COOBER PEDY AND REMOTE AREAS “ELECTRICITY CRISIS MEETING” TO GO AHEAD

Outback Opal Mining Town of Coober Pedy

An URGENT PUBLIC MEETING scheduled for 10.30am on Sunday 15 May in Coober Pedy will go ahead despite last minute suggestions that the excessive electricity tariffs imposed on 13 Outback Towns will be “looked at” by the State Government.

In February this year, the State Government slashed the Remote Area Subsidy for electricity to 13 remote towns in South Australia’s Far North and continued to withhold $2 million + from a previously approved RAES allowance for Coober Pedy.   

Mayor Steve Baines of Coober Pedy said, “The first round of electricity bills have now been received by outback businesses reflecting up to 116% increases”. 

The District Council of Coober Pedy and the Coober Pedy Business and Tourism Association have subsequently called an URGENT PUBLIC MEETING where residents and business operators of 13 communities will hear from the District Council of Coober Pedy, Nick Xenophon, Independent Senator for SA, The Honourable John Darley MLC (a former Valuer-General) and regional business owners. 

URGENT PUBLIC MEETING
Where: Umoona Opal Mine and Museum
When: This Sunday, May 15
Time: 10.30am sharp
MAKE YOUR VOICE HEARD!
DON’T LEAVE COOBER PEDY IN THE DARK!

On the eve of the ‘outback crisis meeting’, Minister for Energy, Michael O’Brien released to ABC Regional Radio (Late Afternoons with Annette Marner) a statement saying that the South Australian Government would now consider a “phased in approach to the new tariffs…. to reduce the impact of higher power bills on large consumers”.  

Member for Giles, Ms Lyn Breuer in an interview with Annette Marner also on Friday’s  Late Afternoons’ said, “the original plan to tariff the outback towns has been “put on hold” for a couple of years and that current electricity bills reflecting the higher rate will be reversed to reduce impact on large consumers”. Ms Breuer said the implementing of the electricity tariff was capable of closing down Coober Pedy. 

Mr.

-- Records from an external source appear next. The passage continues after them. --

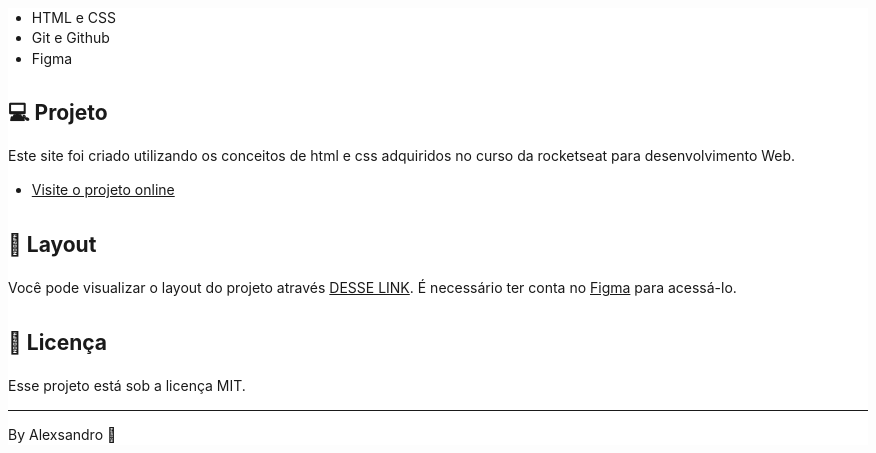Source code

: - HTML e CSS
- Git e Github
- Figma

## 💻 Projeto

Este site foi criado utilizando os conceitos de html e css adquiridos no curso da rocketseat para desenvolvimento Web.
- [Visite o projeto online](https://alexsandro-oliveira.github.io/Rocket.sect/)

## 🔖 Layout

Você pode visualizar o layout do projeto através [DESSE LINK](https://www.figma.com/file/52MPcqjT3GwmsORXSkPNMc/Explorer-(Copy)?node-id=16%3A106&t=U1aqMElzVhuPYIM5-1). É necessário ter conta no [Figma](https://figma.com) para acessá-lo.

## :memo: Licença

Esse projeto está sob a licença MIT.

---

By Alexsandro :wave: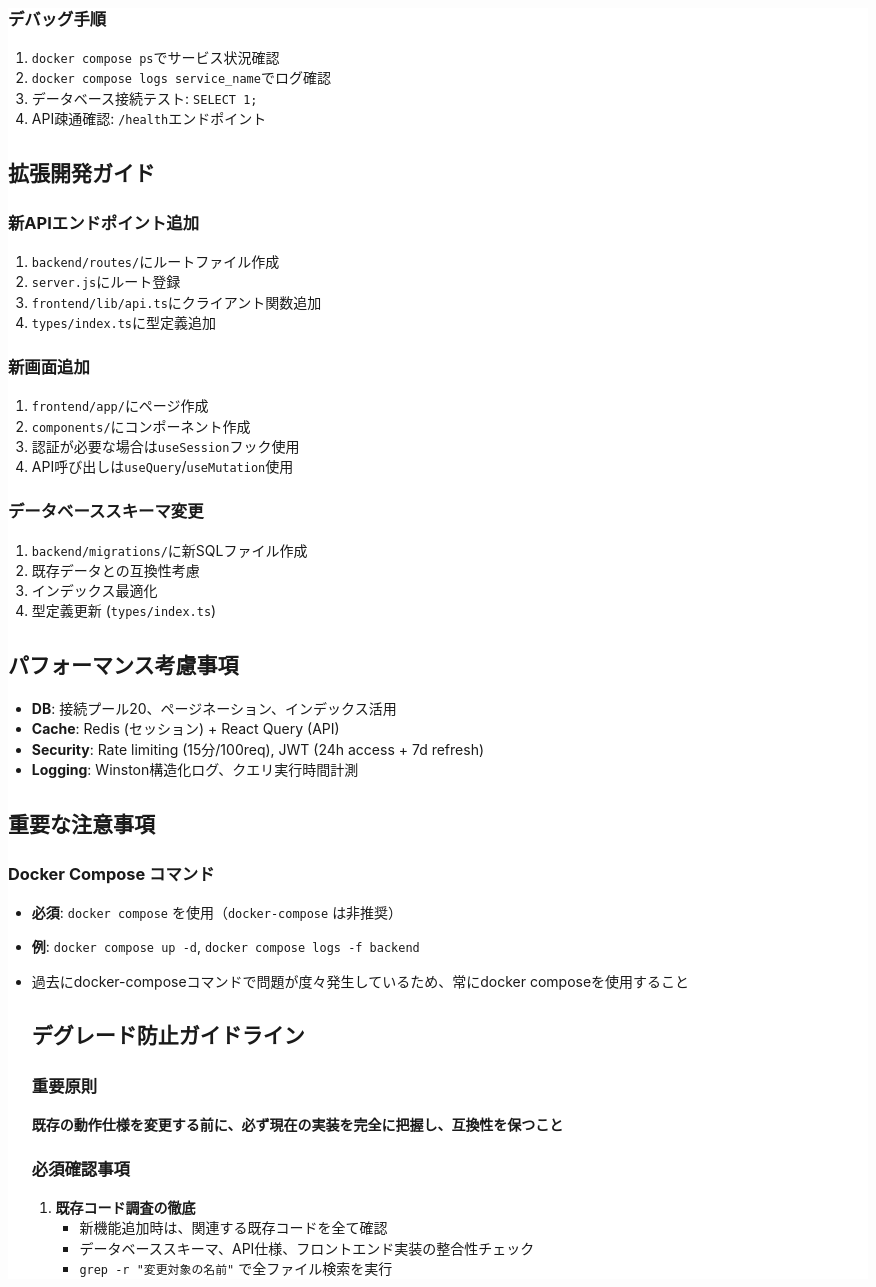 ### デバッグ手順
1. `docker compose ps`でサービス状況確認
2. `docker compose logs service_name`でログ確認
3. データベース接続テスト: `SELECT 1;`
4. API疎通確認: `/health`エンドポイント

## 拡張開発ガイド

### 新APIエンドポイント追加
1. `backend/routes/`にルートファイル作成
2. `server.js`にルート登録
3. `frontend/lib/api.ts`にクライアント関数追加
4. `types/index.ts`に型定義追加

### 新画面追加
1. `frontend/app/`にページ作成
2. `components/`にコンポーネント作成
3. 認証が必要な場合は`useSession`フック使用
4. API呼び出しは`useQuery`/`useMutation`使用

### データベーススキーマ変更
1. `backend/migrations/`に新SQLファイル作成
2. 既存データとの互換性考慮
3. インデックス最適化
4. 型定義更新 (`types/index.ts`)

## パフォーマンス考慮事項

- **DB**: 接続プール20、ページネーション、インデックス活用
- **Cache**: Redis (セッション) + React Query (API) 
- **Security**: Rate limiting (15分/100req), JWT (24h access + 7d refresh)
- **Logging**: Winston構造化ログ、クエリ実行時間計測

## 重要な注意事項

### Docker Compose コマンド
- **必須**: `docker compose` を使用（`docker-compose` は非推奨）
- **例**: `docker compose up -d`, `docker compose logs -f backend`
- 過去にdocker-composeコマンドで問題が度々発生しているため、常にdocker composeを使用すること

  ## デグレード防止ガイドライン

  ### 重要原則
  **既存の動作仕様を変更する前に、必ず現在の実装を完全に把握し、互換性を保つこと**

  ### 必須確認事項
  1. **既存コード調査の徹底**
     - 新機能追加時は、関連する既存コードを全て確認
     - データベーススキーマ、API仕様、フロントエンド実装の整合性チェック
     - `grep -r "変更対象の名前"` で全ファイル検索を実行
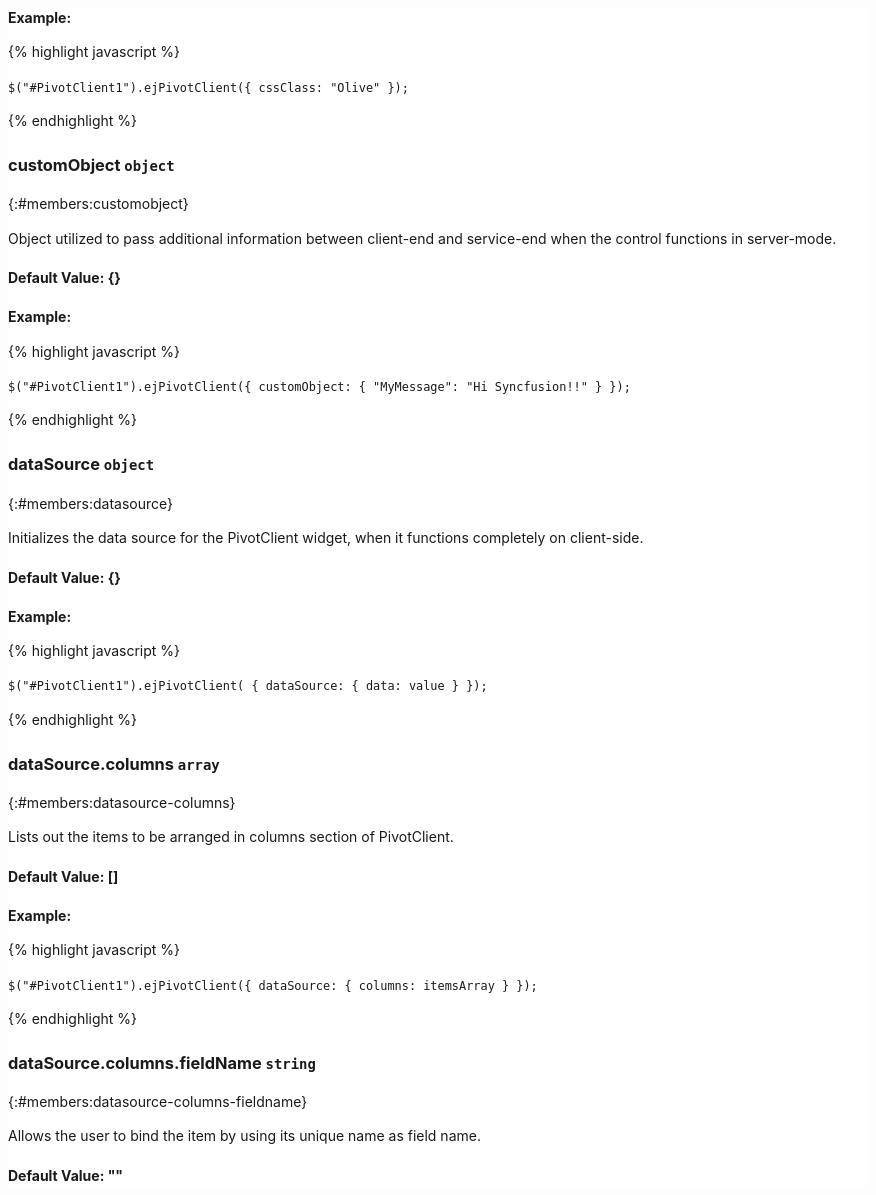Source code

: **Example:**

{% highlight javascript %}
 
    $("#PivotClient1").ejPivotClient({ cssClass: "Olive" });
{% endhighlight %}

### customObject `object`
{:#members:customobject}

Object utilized to pass additional information between client-end and service-end when the control functions in server-mode.

#### Default Value: {}

**Example:**

{% highlight javascript %}
 
    $("#PivotClient1").ejPivotClient({ customObject: { "MyMessage": "Hi Syncfusion!!" } });
{% endhighlight %}

### dataSource `object`
{:#members:datasource}

Initializes the data source for the PivotClient widget, when it functions completely on client-side.

#### Default Value: {}

**Example:**

{% highlight javascript %}
 
    $("#PivotClient1").ejPivotClient( { dataSource: { data: value } });
{% endhighlight %}

### dataSource.columns `array`
{:#members:datasource-columns}

Lists out the items to be arranged in columns section of PivotClient.

#### Default Value: []

**Example:**

{% highlight javascript %}
 
    $("#PivotClient1").ejPivotClient({ dataSource: { columns: itemsArray } });
{% endhighlight %}


### dataSource.columns.fieldName `string`
{:#members:datasource-columns-fieldname}

Allows the user to bind the item by using its unique name as field name.

#### Default Value: ""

Athanasiadis of the Coober Pedy Retail, Business and Tourism Association said today, “The Public Crisis Meeting will go ahead as scheduled.  We only have verbal promises with different members of the Labor party saying different things.  There is nothing confirmed or in writing from the Energy Minister Mr. O’Brien. We will not believe any rumours”! 

There has been information released which would involve up to 190% increases to Coober Pedy electricity bills over a period of two years, according to the 2010 ‘Leaked Razor Gang Report’. 

The State Government’s claw-back of RAES subsidy funding will disadvantage every Coober Pedy resident and business with the blanket strategy impacting on 12 other small communities reliant on the RAES subsidy.   

Due to the State Government’s delay in paying a previously approved RAES allowance the District Council of Coober Pedy was forced to borrow $1.5M to avoid cash flow constraints within Council. 

The further reduction of the RAES allowance to remote towns, not on the national grid, coincides with another State Government decision to place a blanket price increase across SA Water customers to finance the Adelaide desalination plant.  The average South Australian home is set to pay approximately $400 in the first year and $900 in the second year to fund the desalination plant which is expected to be effective as from July 2011. 

In a radio interview (ABC News) on Saturday morning Energy Minister Mr. O’Brien said he had expected businesses in Coober Pedy could retrieve the excessive electricity charges from the tourists! 

Mr. O’Brien suggested in his Friday afternoon release that the decision to implement the higher electricity charges more slowly was in line with a proposed KPMG review of the RAES funding arrangement.  The “KPMG review will take into consideration the Government’s budgetary constraints….” he said. 

“….we will refine the subsidy arrangements for large consumers to adjust the levels of consumption at which the various higher tariffs cut in”, said O’Brien’s release.   

“This will allow those customers using the most electricity more time to adjust their business structure while KPMG undertakes a broader review of the 15-year-old RAES scheme.” 

“The review by KMPG will also look at the cost, practicality and financial feasibility of connecting some of the remote communities to the national grid.”